Now we just need someone to design a Samaritan-esque UI for it ;-).
- c4: http://git.io/c4
- info: https://github.com/turbo/c4
- Samaritan reference: http://personofinterest.wikia.com/wiki/Samaritan
But when I clicked through, the title of the article was 'Counting People with Machine Learning', and it's just counting presence, not foot traffic :(
If I had a store, though, I would count someone walking past one way and then they other as two potential visits.
I would imagine that "people in room at time t" and "people in room t+1" is quite a good proxy for "number of people present all day", it is certainly an upper bound.
Once you've done all that, a top end GPU can handle about 4 FPS (assuming 1080P input).
Then the problem is that YOLO will occasionally miss blindingly obvious objects. That combined with the fact that you've only got 4 FPS means that detecting the direction of a person is hard - they tend to move across the camera's field of view before you've got enough data to be confident what just happened.
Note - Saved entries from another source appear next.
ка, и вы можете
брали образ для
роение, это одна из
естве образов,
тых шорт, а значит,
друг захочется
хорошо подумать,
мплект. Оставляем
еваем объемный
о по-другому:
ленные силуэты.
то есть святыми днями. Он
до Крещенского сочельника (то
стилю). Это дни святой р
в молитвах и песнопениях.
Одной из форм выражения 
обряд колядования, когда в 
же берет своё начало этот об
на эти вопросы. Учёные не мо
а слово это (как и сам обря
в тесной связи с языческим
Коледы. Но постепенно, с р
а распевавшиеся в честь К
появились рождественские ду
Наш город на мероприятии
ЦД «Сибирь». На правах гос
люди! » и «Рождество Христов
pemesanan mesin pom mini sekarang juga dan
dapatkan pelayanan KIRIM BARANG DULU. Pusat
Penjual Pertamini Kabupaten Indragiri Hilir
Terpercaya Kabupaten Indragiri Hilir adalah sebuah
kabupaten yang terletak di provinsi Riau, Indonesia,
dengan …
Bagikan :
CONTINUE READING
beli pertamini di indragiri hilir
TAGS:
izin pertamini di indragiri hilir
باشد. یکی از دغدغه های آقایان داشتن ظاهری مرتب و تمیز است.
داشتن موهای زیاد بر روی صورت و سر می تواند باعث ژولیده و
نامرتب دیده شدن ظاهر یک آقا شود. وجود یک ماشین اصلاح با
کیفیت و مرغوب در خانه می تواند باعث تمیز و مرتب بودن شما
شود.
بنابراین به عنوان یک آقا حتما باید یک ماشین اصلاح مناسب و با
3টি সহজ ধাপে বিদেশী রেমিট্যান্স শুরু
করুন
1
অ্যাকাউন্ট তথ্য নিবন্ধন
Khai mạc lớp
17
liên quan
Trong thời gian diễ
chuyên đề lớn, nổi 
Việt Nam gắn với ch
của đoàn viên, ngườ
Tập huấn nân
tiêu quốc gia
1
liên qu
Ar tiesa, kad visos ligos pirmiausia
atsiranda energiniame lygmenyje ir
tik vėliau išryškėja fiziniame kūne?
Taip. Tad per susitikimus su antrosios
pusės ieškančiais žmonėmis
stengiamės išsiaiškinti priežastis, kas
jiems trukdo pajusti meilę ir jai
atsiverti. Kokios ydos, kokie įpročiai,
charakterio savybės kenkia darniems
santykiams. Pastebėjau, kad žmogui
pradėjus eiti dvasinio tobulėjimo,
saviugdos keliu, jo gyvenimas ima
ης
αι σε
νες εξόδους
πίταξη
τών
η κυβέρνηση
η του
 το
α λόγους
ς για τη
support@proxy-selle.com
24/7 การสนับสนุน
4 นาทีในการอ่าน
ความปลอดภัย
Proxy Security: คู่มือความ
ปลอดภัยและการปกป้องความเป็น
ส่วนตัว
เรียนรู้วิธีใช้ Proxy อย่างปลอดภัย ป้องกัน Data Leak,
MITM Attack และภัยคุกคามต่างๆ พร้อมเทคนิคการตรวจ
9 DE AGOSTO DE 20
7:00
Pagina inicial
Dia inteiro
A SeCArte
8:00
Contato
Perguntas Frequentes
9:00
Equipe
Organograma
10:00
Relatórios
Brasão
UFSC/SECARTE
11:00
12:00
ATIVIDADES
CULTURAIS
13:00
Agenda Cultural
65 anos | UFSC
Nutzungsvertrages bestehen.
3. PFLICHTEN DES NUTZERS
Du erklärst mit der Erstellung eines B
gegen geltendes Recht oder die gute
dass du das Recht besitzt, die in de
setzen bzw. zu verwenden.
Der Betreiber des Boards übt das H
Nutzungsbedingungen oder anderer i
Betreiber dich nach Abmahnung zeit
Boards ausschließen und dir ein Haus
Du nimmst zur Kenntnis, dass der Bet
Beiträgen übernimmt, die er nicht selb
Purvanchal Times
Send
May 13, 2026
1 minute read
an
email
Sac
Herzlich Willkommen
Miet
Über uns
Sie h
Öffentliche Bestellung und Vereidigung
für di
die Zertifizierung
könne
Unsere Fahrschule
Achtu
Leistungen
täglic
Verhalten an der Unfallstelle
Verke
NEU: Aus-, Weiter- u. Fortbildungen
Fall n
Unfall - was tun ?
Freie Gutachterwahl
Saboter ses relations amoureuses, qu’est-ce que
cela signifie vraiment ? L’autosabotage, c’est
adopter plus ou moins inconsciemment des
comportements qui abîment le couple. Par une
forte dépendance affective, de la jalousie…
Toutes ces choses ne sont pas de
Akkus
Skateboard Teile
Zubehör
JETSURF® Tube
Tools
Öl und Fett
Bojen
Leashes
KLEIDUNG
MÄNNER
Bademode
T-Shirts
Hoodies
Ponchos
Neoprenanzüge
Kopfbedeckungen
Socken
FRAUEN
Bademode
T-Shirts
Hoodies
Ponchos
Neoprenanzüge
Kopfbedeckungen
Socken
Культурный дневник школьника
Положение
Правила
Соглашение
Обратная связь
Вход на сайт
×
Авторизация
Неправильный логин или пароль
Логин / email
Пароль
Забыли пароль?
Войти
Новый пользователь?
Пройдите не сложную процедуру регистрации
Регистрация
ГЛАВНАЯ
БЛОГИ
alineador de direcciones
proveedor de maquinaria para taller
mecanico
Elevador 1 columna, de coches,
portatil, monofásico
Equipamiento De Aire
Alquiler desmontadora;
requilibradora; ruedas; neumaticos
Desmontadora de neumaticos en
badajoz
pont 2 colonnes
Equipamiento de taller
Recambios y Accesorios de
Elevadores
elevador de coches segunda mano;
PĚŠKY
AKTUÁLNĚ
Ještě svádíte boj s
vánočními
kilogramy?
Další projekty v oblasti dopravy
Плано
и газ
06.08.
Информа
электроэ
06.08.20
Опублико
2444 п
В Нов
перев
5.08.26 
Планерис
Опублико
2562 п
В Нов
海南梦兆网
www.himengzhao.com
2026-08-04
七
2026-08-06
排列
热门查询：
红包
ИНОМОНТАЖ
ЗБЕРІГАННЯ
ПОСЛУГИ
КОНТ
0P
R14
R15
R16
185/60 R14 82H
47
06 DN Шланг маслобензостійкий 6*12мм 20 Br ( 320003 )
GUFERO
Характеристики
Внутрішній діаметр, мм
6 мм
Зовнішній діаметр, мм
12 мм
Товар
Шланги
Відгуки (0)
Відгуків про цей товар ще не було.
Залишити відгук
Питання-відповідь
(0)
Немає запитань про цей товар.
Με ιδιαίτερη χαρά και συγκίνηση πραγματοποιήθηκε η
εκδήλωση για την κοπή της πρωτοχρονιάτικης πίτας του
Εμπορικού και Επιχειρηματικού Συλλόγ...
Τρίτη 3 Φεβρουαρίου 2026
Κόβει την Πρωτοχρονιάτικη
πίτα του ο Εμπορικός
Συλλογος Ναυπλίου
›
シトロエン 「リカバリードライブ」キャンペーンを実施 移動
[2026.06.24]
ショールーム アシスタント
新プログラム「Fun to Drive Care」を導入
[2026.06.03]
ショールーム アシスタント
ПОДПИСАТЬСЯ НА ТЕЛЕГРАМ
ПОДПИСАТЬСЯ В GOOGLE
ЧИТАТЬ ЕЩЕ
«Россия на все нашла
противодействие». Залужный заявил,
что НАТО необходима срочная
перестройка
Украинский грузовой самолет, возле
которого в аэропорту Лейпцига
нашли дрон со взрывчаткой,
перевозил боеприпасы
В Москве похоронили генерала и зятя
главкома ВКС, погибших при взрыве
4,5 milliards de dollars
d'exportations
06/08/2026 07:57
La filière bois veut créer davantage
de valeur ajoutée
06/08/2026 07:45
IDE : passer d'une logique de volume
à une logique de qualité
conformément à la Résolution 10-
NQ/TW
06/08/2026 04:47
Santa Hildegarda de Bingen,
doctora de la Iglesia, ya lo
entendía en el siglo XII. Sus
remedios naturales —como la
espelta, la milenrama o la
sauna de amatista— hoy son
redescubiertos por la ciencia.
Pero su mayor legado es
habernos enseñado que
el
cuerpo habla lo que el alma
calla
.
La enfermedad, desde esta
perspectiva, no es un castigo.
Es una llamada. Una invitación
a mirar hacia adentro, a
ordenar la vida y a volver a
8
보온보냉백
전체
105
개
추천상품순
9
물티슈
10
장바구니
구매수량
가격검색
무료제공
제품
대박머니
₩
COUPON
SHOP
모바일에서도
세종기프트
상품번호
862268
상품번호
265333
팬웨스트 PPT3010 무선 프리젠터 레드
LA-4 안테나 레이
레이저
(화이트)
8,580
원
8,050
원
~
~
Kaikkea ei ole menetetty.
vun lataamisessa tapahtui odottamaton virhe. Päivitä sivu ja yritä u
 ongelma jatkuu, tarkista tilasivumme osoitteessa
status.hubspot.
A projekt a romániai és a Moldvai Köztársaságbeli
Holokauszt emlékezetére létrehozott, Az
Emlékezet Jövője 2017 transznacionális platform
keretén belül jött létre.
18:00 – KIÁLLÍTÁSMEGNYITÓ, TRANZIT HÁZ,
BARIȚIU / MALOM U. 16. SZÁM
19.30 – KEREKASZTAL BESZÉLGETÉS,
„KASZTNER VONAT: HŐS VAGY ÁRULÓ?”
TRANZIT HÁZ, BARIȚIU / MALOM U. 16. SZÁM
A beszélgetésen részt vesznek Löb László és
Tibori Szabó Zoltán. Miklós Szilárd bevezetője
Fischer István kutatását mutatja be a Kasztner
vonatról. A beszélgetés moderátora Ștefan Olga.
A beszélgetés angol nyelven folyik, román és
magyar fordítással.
A person walking from left to right looks the same as someone walking off the left of the frame and then someone different walking onto the right of the next frame.
At some point its easier, cheaper and more accurate to install an IR laser beam and count the breaks. You'll save about half a kilowatt too.
Another interesting point is that YOLO is pre-trained on hundreds of object classes. This feels like a waste. I wanted to retrain it with all but the people class removed from the training set. My learned colleague suggested that was a stupid idea because YOLO learns general info about how to separate objects from backgrounds from all the object classes. Not showing it surfboards makes it worse at detecting people. Crazy.
OpenCV's facialRecognizer class is one of the fastest I found. And it's what I used in my program.
Primarily, it does a LBP cascade finding "any face", including ones that look like walls. Thankfully it has False positives, but almost never false negatives. Then, I use each region of interest's area and do a haar cascade for eyes. If theres at least 1 eye in the region of interst, I pass it to the classifier.
From there, the classifier then runs the image zone into the classifier. If its not there, it adds it. if it is, then it adds this as another sample to further prove the face.
I can get 15 FPS@1280x720 on a Thinkpad T61
I also implemented a "no more than 50 samples per matched face" to keep the size of the face-hash-db down.
and my old code's currently on gitlab, gitlab.com/crankylinuxuser . It's pretty crappy as it was a weekend hack. I need to separate the engine from the GUI, and make the GUI web accessible. There's a few more pieces to do that, but I was looking at selling it for various purposes.
Correct. But if someone walks past really slowly, would you count that as multiple visits, because they appear in multiple frames?
'<SNIP> is quite a good proxy for "number of people present all day"'
The term to which I objected was 'Foot Traffic'. Whether something is a good proxy for <something other than foot traffic> is irrelevant.
Although I was initially creeped out by Insecam, I was fascinated with the idea that I could peer into so many different corners of the world just by clicking on a couple of links.
If it sounds creepy, and probably is. Go with your gut on this kind of thing. Then again, maybe it's better to have the tech out in the open.
It's very patriotic, just like all that top secret work you used to do with the Eyring Research Institute!